Currently, I am the Academic Coordinator for the Center for Information Technology & Society and the Orfalea Center for Global & International Studies at the University of California Santa Barbara. From 2011-2018 I acted as a participant observer within the KM4Dev Core Group. Below are preliminary findings from a survey I distributed to the membership of KM4Dev, July-October 2016.

Participation and Sub-group membership in KM4Dev

Preliminary Report from Survey of KM4Dev Membership July-October 2016

This report contains a data analysis of questions related to member participation patterns and member characteristics. Only concepts that I could answer with a single question are included in this report. The limited time between the survey end date and the Vienna face-to-face kept me from completing the more complex data scrutiny required of multi-measure concepts, such as satisfaction.

First, I present the descriptive statistics of the questions I report on. This will give you a general idea of how the people who answered the survey responded. For example, I will report the number of people who did not answer the question (i.e., missing), the number of valid responses (valid), the mean or average, and the standard deviation*. I will do this for questions relating to participation patterns and member characteristics.

Then, I will use the member characteristic data to compare member participation patterns. My hope is to show meaningful differences and similarities among different sets of members. For example, by comparing the means of members reported weekly time spent on KM4Dev, based on the part of the world where they live, we can examine how similar member participation rates are in Europe and Africa.

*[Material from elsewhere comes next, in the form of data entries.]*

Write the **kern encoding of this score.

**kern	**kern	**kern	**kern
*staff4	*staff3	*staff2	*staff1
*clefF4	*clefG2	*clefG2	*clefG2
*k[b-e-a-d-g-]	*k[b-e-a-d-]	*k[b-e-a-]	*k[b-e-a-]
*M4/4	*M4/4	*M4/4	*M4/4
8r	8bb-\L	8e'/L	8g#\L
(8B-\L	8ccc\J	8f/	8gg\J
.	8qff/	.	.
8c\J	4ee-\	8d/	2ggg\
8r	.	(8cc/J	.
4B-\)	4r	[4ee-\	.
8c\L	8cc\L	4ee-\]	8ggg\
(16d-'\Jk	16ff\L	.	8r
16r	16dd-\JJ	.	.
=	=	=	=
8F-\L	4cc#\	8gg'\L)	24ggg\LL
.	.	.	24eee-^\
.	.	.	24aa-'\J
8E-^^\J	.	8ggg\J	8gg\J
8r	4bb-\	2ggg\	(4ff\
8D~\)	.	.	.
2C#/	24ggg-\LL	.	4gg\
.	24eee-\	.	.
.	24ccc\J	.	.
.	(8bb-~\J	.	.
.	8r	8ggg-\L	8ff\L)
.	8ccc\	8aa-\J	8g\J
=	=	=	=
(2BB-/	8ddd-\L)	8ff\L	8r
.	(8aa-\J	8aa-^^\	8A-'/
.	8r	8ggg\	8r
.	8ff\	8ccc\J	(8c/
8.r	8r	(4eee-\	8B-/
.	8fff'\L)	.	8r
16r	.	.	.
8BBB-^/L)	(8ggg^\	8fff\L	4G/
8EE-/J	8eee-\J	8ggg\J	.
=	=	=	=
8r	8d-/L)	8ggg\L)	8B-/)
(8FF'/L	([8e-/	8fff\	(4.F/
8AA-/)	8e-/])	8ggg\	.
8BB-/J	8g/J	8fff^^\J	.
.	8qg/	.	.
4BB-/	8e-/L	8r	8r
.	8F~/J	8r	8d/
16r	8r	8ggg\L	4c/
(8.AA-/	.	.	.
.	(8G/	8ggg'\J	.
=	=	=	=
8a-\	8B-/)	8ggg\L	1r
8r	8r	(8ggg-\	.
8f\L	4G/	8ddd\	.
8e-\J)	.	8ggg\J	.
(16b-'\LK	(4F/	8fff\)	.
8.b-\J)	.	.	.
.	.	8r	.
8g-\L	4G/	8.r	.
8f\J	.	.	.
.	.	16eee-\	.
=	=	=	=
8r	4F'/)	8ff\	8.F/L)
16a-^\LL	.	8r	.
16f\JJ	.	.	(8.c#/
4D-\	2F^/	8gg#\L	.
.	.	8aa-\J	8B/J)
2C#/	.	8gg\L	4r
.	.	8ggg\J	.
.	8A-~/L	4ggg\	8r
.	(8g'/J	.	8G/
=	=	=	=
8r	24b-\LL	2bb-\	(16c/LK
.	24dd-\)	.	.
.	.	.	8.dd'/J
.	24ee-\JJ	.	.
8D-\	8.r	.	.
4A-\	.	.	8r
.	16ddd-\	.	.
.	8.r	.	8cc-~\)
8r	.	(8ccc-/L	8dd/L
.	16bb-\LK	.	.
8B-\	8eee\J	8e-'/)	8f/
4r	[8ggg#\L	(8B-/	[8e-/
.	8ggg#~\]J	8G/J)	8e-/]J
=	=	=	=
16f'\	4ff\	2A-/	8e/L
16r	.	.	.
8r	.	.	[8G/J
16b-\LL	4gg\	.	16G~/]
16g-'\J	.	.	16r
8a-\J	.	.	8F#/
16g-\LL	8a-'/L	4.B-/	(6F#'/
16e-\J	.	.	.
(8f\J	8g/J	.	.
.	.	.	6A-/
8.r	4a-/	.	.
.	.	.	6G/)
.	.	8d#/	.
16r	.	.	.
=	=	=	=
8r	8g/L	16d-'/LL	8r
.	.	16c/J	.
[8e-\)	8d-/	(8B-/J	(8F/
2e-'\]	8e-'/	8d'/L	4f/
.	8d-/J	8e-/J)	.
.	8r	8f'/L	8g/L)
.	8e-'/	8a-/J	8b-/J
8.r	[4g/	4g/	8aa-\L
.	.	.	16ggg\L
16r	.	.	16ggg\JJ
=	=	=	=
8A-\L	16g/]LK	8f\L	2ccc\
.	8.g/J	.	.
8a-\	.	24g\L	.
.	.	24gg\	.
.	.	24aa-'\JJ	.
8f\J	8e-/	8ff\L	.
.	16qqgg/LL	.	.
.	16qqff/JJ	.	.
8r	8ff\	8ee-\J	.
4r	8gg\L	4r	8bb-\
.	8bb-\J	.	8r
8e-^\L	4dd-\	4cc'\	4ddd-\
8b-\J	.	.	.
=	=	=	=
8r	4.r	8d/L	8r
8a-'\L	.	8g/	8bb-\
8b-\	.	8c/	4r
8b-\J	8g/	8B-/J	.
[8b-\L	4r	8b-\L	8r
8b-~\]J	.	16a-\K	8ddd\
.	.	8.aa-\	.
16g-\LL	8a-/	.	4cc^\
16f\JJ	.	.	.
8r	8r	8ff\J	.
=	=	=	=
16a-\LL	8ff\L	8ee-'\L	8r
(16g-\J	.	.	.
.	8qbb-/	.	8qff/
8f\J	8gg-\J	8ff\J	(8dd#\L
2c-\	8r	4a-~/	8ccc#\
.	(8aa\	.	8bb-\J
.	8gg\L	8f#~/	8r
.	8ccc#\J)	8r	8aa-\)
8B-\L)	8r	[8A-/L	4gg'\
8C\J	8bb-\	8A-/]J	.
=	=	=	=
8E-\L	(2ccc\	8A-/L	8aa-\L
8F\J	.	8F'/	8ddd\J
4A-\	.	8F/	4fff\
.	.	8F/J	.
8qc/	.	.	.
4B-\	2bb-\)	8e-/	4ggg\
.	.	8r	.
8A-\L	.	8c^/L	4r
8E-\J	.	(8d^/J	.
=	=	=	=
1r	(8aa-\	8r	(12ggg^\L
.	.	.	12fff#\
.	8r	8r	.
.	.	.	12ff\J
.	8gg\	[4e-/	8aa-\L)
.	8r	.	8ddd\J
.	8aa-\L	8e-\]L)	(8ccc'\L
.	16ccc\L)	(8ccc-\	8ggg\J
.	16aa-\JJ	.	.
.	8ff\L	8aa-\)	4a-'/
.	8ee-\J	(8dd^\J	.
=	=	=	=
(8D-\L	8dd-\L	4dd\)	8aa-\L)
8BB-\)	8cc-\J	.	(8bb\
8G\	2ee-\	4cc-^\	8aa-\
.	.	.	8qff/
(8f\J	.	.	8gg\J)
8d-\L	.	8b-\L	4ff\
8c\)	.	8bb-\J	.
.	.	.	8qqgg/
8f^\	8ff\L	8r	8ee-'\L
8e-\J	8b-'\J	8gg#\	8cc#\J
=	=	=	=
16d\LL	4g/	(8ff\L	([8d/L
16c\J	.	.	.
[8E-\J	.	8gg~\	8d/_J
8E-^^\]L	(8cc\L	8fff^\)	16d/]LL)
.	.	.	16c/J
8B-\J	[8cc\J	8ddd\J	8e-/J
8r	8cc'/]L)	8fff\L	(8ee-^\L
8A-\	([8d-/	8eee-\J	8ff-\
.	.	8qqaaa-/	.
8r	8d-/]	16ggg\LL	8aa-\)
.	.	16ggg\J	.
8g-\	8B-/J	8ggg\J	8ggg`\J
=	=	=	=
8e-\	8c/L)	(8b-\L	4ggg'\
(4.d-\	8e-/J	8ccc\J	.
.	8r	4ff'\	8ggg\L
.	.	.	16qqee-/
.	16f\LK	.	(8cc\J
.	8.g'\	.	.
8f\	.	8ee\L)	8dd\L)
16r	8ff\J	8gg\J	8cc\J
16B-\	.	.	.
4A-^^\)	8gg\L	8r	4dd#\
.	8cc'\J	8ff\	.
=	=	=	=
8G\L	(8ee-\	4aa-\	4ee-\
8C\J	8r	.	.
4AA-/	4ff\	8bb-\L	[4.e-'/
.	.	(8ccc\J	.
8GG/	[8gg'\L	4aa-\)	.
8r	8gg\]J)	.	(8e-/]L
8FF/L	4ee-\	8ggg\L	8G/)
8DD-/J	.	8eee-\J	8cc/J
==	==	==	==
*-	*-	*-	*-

Please note, this survey was voluntary and approximately 5% of the KM4Dev membership completed the survey. It cannot be considered representative of KM4Dev as a whole. Instead, it may be better to think about this as a starting place to investigate how participation patterns may differ, then engage in a larger conversation with the membership to confirm findings/assumptions.

-Melissa Bator

Project Director

  • Standard deviation describes how different peoples’ responses are from the population. A low standard deviation indicates that the responses cluster closer to the mean, while a larger standard deviation signifies that responses are spread out over a wider range of values.